Enfin, en plein flou politique, la stratégie se dote d’une nouvelle gouvernance avec pas moins de trois comités de pilotage : une stratégie présidée par les ministres de l’Autonomie, de la Recherche, et de la Santé ; un comité de veille sur les innovations ; et un comité de suivi technique. Aucun financement n’est néanmoins inscrit noir sur plan pour sa mise en œuvre.

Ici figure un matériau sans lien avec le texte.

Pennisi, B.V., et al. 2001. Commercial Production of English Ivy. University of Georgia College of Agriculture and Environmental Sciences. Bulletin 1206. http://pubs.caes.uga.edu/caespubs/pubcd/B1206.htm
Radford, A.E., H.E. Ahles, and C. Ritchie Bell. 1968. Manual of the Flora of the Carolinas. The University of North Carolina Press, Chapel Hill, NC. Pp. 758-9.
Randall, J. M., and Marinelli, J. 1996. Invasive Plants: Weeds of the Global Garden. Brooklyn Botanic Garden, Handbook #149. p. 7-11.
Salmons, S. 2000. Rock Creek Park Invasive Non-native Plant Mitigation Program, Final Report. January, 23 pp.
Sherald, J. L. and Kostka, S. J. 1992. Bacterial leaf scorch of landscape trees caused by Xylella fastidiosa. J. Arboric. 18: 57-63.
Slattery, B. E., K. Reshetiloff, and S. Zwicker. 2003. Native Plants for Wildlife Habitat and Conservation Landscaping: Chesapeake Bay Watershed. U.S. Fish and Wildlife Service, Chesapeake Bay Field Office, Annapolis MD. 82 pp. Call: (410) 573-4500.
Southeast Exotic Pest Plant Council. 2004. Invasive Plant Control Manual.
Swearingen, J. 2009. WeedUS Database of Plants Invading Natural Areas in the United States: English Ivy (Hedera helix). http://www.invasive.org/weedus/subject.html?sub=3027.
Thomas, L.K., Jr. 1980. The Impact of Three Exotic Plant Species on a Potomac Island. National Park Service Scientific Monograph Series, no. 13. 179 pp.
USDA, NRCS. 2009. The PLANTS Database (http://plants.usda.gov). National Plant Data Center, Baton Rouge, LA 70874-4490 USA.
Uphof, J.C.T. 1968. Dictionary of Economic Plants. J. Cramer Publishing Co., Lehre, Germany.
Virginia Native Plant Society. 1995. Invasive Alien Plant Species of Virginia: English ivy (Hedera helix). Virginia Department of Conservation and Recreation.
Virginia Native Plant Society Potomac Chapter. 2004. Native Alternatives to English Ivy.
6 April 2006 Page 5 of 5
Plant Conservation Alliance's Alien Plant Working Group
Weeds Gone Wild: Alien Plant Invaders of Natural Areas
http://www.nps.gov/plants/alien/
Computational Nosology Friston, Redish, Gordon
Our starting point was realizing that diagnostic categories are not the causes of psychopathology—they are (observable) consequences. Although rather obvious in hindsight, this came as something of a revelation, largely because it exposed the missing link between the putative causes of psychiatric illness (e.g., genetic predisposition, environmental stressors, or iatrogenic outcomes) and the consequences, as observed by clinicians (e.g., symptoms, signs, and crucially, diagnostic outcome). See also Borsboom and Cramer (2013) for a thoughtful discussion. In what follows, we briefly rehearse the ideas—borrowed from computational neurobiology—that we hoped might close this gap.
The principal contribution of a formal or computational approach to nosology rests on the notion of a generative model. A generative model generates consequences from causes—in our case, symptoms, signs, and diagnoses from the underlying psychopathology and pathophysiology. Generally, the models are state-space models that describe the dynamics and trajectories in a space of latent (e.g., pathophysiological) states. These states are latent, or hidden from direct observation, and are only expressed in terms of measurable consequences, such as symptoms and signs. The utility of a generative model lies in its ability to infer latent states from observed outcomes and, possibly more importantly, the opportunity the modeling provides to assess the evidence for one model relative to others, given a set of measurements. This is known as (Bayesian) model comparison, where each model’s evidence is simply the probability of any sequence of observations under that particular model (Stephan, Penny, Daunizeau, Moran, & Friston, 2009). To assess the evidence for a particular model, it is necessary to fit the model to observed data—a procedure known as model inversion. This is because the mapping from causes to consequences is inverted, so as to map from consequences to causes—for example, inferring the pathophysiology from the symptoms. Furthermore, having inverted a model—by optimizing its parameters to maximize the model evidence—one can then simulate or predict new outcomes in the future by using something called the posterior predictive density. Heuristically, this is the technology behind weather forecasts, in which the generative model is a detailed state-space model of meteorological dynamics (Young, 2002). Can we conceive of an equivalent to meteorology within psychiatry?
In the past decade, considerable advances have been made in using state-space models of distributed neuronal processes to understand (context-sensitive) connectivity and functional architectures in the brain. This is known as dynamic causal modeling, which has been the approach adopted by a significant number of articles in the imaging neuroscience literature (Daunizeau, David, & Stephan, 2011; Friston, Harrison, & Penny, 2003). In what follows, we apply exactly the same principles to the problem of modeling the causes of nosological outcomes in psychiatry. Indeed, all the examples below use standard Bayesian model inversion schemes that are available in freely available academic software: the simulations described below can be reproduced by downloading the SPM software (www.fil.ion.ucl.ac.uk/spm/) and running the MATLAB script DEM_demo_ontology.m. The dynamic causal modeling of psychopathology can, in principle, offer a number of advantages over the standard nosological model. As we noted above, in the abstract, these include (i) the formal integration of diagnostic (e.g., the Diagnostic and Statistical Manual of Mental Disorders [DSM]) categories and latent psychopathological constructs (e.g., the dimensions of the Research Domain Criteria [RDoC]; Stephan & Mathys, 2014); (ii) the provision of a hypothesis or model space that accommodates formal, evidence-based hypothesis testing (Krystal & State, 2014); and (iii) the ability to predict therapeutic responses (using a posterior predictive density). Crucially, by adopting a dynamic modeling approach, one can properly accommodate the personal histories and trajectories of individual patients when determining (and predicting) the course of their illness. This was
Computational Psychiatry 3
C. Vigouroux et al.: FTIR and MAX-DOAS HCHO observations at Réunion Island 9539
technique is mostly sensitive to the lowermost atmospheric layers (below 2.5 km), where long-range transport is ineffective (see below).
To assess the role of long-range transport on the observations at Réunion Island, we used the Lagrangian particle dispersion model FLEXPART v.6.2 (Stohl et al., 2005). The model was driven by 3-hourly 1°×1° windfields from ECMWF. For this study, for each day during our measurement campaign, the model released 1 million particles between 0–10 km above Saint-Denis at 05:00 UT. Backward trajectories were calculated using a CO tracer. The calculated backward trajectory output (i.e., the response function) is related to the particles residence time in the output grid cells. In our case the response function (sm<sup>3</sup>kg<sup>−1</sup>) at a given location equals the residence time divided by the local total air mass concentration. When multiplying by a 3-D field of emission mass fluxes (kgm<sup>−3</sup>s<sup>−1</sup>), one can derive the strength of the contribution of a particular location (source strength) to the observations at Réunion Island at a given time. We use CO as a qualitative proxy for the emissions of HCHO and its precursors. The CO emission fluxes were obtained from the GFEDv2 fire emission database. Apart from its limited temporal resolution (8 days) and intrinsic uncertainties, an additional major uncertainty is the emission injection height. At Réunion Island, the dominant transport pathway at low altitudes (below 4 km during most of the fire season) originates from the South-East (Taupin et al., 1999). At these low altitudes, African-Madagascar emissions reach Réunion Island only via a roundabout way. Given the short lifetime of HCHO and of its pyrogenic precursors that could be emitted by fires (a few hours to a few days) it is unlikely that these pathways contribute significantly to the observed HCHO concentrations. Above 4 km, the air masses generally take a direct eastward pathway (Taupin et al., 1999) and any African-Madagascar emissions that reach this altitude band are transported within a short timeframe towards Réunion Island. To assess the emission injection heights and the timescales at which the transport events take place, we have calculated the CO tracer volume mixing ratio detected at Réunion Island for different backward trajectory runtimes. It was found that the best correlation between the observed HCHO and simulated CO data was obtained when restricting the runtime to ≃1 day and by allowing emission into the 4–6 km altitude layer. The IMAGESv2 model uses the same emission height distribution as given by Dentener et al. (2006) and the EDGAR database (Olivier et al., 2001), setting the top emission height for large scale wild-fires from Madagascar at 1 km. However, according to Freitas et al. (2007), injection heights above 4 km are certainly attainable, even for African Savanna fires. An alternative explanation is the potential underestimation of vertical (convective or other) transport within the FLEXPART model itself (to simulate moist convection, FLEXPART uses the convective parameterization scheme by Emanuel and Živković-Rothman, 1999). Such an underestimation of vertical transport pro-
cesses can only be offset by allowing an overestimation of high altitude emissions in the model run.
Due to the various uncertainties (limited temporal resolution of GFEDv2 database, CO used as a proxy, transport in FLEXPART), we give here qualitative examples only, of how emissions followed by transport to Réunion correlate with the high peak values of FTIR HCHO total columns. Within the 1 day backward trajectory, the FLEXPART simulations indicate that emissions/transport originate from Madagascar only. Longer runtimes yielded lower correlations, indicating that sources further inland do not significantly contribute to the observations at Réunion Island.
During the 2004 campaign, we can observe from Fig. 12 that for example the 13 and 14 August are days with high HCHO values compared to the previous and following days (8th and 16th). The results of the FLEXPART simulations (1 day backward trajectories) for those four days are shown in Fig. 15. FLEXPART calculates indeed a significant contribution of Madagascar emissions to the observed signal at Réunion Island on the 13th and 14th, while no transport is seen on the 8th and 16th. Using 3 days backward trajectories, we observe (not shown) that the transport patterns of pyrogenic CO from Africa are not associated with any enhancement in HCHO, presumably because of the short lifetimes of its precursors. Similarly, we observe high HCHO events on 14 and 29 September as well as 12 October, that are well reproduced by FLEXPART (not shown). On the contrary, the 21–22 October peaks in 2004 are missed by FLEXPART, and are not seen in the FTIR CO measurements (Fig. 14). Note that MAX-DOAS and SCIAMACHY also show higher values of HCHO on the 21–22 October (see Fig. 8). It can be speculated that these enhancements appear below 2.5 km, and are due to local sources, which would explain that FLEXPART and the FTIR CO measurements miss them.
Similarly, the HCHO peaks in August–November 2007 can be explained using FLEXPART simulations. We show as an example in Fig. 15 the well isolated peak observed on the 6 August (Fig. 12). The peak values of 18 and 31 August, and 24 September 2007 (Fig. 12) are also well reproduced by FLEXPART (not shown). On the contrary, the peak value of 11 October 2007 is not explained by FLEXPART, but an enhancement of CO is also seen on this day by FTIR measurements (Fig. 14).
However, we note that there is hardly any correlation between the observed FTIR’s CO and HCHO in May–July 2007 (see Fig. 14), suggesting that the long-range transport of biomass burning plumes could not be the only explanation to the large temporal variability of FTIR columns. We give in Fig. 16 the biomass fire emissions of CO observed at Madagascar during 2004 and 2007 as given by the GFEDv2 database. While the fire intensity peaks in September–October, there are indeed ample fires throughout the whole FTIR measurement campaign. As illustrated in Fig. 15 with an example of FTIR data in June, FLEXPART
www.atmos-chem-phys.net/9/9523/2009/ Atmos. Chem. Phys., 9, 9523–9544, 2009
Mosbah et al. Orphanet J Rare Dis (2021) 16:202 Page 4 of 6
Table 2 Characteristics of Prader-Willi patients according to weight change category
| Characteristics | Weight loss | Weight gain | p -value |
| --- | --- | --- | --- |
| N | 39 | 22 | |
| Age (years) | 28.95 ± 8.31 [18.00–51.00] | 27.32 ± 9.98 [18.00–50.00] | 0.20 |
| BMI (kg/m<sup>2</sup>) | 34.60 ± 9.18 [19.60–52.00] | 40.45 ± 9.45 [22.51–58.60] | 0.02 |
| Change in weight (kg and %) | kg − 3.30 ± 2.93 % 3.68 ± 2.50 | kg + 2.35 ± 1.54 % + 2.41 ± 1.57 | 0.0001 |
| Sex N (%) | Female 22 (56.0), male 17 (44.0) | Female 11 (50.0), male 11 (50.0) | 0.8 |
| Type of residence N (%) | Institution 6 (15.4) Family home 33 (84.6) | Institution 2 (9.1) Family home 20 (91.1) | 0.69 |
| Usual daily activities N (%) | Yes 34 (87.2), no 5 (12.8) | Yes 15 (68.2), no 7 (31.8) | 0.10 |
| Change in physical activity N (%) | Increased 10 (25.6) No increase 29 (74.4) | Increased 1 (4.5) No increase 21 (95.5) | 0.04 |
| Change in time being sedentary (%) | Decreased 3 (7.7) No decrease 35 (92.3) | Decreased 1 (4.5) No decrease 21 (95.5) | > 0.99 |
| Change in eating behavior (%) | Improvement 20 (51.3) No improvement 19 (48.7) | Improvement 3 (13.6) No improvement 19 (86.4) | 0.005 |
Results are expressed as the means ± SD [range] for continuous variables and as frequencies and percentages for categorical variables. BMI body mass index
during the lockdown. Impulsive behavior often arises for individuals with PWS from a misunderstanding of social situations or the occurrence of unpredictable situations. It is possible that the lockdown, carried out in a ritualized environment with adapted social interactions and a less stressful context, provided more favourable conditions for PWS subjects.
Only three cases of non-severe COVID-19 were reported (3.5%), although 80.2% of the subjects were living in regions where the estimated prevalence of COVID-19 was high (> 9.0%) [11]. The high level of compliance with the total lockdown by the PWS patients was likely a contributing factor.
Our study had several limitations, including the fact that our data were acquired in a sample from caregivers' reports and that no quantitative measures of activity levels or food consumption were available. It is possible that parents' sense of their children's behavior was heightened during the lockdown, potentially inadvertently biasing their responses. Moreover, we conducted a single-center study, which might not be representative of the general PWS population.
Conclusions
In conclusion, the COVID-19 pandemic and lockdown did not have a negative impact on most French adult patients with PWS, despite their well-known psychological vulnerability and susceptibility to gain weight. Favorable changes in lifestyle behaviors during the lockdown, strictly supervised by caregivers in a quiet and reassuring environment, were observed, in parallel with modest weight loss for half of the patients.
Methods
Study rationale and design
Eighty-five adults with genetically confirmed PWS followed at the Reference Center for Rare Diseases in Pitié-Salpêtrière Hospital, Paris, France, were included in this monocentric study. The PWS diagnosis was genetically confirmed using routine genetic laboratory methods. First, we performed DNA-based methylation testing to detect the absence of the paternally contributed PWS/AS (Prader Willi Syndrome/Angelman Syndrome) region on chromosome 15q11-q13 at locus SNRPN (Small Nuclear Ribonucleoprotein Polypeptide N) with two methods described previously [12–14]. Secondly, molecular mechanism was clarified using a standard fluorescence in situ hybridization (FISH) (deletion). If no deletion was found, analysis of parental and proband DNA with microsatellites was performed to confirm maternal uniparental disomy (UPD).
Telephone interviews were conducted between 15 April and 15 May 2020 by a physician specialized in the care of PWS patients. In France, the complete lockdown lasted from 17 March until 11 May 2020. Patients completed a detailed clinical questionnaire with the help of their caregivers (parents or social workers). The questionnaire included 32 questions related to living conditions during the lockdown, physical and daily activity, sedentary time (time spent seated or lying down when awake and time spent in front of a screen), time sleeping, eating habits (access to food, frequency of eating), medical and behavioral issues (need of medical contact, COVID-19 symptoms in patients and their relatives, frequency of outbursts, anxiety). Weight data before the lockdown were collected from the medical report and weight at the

« Nous n’ignorons pas le contexte politique et budgétaire compliqué, mais nous appelons au déploiement effectif de la stratégie qui doit améliorer le quotidien des personnes malades et des aidants. Le lancement de cette stratégie, c’est un pas important, mais l’essentiel reste à faire et nous œuvrerons sans relâche auprès de l’ensemble des parties prenantes », a réagi dans un communiqué l’association France Alzheimer et maladies apparentées.
Les MND en chiffres
Les maladies d’Alzheimer, à corps de Lewy, les dégénérescences lobaires fronto-temporales touchent 1,4 million de personnes, soit 20 % des plus de 80 ans (et 225 000 nouveaux cas chaque année). La maladie de Parkinson concerne 300 000 personnes (26 000 nouveaux cas annuels), la sclérose en plaques 140 000 (6 000), beaucoup plus jeunes (diagnostic entre 25 et 35 ans), sans oublier les maladies plus rares, sclérose latérale amyotrophique, Huntington, qui affectent plusieurs dizaines de milliers de patients.